Voyage of Traveler / Blog

February 28, 2010

Traveler Postcard From the US Virgin Islands

Filed under: Year 3: July09 - July10 Greece to Newport Beach, CA, Caribbean — mrlawlerjr @ 9:32 am

Hi, Everyone,

We had two great weeks in the US Virgin Islands, although much of our time in “the American Paradise” (as they like to be called) was spent on boat repairs.

The Top Ten Highlights:

1.  Clearing back into the USofA.  Homeland Security actually looked good, especially compared to some of the unprofessional customs and immigration officers we have had to deal with around the world.  And Yansen got to use his US Visa!

2.  My sister Melissa, her husband Charlie, and their 15-year old daughter Eliza visited us here for a week.  It was good to have them back on board Traveler, and they were thankful to escape the winter storms back home in New Hampshire.  This was Melissa’s third week-long visit during the  voyage.  With my son Brian, daughter Kellie, crew Yansen, and me, we had a full house.

3.  St. John.  This island is the unspoiled gem of the USVIs.  Two-thirds of the island is protected in the US Virgin Islands National Park, most of that a gift from Lawrence Rockefeller in 1956.  We hiked along a forested trail to a gorgeous beach lined with coconut palms for a swim in 78 degree water. Nice.  We then spent the night at anchor at Little Lameshur Bay and, a week later, another night at anchor at Coral Bay with Melissa, Charlie and Eliza.  Way cool.

4.  The St. Thomas Yacht Club.  The members, staff (especially the GM Bill Canfield), bartenders, dock crew, the facilities, all very nice.  They made us feel so welcomed.  And it was fun to watch the Olympics on the TV in the bar.

5.  Our overnight anchorage at Honeymoon Cove on Water Island, and taking the dinghy ashore at sunset to listen to guitarist Eric Stone perform.  The next morning included a walk around the island and dinghying around the cove, followed by snorkeling on an old ship wreck just ten feet deep.  Water Island is just south of the St. Thomas capital of Charlotte Amalie (pronounced ‘amalia’).

6.  Swimming and walking along the beach at sunset at Magen’s Bay on the north shore of St.
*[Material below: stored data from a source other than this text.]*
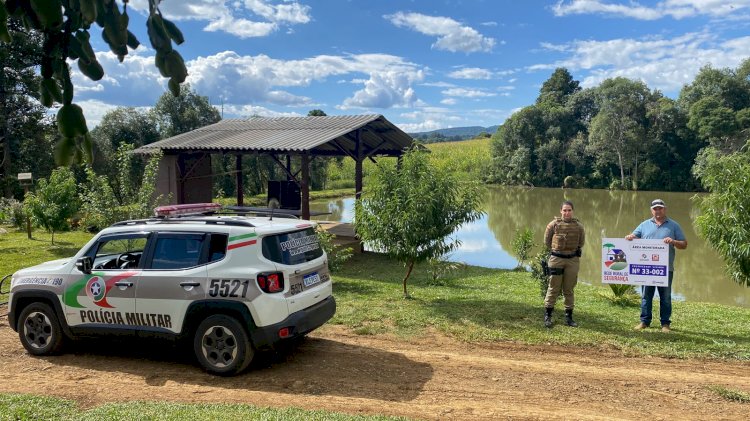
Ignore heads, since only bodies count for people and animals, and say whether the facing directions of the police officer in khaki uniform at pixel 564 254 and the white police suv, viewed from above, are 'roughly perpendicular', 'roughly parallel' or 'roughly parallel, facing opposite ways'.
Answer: roughly perpendicular

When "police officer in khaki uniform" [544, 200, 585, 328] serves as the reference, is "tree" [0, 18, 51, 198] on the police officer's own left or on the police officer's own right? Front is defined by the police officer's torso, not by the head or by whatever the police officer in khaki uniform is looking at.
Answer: on the police officer's own right

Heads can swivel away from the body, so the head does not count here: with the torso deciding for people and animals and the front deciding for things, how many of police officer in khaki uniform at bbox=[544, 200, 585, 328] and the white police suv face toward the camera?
1

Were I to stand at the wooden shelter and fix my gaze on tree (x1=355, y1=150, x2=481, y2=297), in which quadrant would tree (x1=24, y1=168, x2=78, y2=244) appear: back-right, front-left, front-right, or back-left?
back-right

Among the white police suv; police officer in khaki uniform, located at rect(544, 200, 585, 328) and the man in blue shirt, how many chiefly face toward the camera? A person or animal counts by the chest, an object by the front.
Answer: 2

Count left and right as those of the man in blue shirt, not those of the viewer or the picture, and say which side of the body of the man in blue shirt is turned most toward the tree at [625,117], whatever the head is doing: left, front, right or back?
back

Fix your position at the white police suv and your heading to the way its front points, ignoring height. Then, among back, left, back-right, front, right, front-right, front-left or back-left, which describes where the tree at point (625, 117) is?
right

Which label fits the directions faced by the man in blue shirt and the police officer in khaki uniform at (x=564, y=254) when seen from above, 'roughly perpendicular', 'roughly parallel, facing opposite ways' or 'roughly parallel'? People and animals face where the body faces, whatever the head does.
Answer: roughly parallel

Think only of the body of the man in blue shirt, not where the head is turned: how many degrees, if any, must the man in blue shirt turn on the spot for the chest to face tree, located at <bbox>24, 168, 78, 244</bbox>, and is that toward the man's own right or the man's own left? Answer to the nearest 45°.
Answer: approximately 90° to the man's own right

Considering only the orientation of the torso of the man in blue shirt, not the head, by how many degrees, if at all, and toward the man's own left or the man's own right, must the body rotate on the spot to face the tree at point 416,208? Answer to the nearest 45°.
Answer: approximately 90° to the man's own right

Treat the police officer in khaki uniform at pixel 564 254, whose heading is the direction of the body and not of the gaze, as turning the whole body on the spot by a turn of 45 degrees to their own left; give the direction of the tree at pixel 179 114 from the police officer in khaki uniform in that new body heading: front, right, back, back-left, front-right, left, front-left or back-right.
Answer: back

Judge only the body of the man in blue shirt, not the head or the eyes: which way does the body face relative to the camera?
toward the camera

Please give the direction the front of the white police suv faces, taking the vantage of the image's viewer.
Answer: facing away from the viewer and to the left of the viewer

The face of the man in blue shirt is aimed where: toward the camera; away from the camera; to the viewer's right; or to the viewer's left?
toward the camera

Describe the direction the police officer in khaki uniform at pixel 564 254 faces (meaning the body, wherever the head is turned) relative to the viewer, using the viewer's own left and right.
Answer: facing the viewer

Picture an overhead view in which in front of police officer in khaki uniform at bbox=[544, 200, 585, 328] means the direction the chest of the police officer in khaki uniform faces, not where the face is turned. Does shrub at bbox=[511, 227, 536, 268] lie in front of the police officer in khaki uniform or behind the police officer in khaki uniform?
behind

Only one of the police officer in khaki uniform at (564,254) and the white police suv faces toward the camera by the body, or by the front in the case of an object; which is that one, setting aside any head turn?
the police officer in khaki uniform
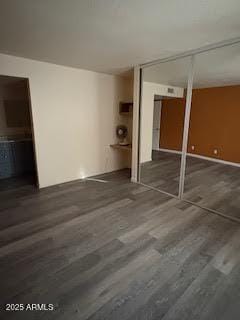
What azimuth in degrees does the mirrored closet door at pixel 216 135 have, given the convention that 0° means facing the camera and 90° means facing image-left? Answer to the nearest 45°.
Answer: approximately 45°
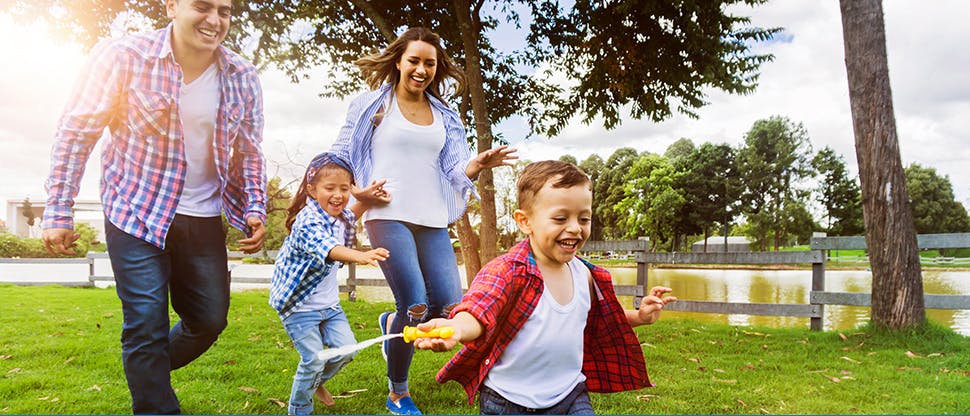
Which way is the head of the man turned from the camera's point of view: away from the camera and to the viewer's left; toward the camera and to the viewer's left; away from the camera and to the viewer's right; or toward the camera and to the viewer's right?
toward the camera and to the viewer's right

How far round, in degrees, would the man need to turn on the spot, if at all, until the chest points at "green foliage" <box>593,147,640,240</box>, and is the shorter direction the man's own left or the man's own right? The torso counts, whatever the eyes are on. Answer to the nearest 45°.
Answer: approximately 90° to the man's own left

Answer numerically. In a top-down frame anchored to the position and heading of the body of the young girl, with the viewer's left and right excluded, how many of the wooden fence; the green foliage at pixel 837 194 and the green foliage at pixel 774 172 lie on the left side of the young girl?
3

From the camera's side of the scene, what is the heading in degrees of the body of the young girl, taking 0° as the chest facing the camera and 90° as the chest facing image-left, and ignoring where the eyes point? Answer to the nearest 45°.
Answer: approximately 315°

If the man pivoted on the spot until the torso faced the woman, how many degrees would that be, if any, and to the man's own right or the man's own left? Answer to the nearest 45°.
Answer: approximately 45° to the man's own left

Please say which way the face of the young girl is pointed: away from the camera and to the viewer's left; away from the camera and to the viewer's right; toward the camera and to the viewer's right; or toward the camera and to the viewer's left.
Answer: toward the camera and to the viewer's right

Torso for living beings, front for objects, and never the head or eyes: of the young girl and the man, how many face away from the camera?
0

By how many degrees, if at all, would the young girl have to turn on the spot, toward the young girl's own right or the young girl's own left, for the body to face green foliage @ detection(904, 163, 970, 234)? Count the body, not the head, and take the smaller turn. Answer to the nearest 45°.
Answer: approximately 90° to the young girl's own left

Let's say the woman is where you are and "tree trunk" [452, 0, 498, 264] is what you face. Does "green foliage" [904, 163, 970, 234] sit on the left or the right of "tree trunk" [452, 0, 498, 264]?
right

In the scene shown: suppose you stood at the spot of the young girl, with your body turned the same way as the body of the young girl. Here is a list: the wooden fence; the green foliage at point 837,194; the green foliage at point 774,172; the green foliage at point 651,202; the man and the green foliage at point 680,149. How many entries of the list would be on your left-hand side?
5

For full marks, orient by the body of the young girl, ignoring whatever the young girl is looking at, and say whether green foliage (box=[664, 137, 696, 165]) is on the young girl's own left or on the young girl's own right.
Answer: on the young girl's own left

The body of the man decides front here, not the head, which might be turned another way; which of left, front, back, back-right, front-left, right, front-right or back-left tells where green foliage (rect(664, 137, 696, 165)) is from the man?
left

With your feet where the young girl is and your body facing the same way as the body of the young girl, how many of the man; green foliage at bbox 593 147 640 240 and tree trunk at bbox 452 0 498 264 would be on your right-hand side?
1

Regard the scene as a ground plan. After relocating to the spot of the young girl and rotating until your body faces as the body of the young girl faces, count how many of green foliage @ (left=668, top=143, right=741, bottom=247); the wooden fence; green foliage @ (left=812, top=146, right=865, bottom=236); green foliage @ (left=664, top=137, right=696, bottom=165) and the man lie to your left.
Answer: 4

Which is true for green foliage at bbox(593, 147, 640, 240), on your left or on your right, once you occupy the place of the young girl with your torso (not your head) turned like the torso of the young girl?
on your left

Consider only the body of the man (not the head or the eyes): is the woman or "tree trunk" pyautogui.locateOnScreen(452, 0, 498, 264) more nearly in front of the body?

Thomas.  It is consistently voted by travel writers as one of the top beaches in the world, and we had the place (almost) to ourselves.

7.  Getting our new water heater!  We have been without one and taking cold showers since December 1 when we were on the Atlantic crossing and the old one, still under warranty, failed.  I just had to pay for shipping. And I installed it myself.

8.  Watching the world’s newest and largest cruise ship, the Oasis of the Seas, arrive at dawn and dock at Crown Bay, just a few boat lengths away from us.  What a monster!  5,000 passengers!

9.  Engine and other boat repairs here included: a nasty exhaust leak (the third time) on the Yanmar engine, the Yamaha 8hp outboard impeller for the water pump failed, the spare Yamaha 2.5hp engine had a dirty carburetor, and the DSB 8-man emergency life raft had a factory recall (the auto-inflation system was defective–good thing we didn’t need it!)  All of the above were costly repairs, to be sure.  But I’m thankful we were in a place that had competent mechanics, and they spoke English!

10.  Visiting the castle of Bluebeard, the famous pirate who made is home here.  Charlotte Amalie was a free port with a no-questions-asked trade policy, making it the favorite place for the real life pirates of the Caribbean to come and sell their booty, and then do what pirates do best.  Arrrrrgh!

Did you know the three main islands of St. Thomas, St. John and St. Croix (pronounced ‘croy’) used to belong to Denmark?  When the slaves were freed in 1848 the lucrative sugar industry slowly declined over the next sixty years to the point where the Danish crown decided to sell the group of islands.  America’s need to protect the approaches to the Panama Canal (opened in 1914) coupled with the threat of German naval activity in the Caribbean in WWI prompted the US to purchase the Danish Virgins in 1917 for $25 million, about $300 per acre, considered a huge amount of money back then.  As a US territory, initially, the island was run by the US Navy and the governor was appointed by the president.  Since 1968 the islanders have been allowed to elect their own governor.  The islanders are US citizens but, oddly, cannot vote for president and pay no federal income taxes (but the local income taxes match the federal rates.)

Next stop: The Spanish Virgin Islands of Culebra and Vieques, and Puerto Rico.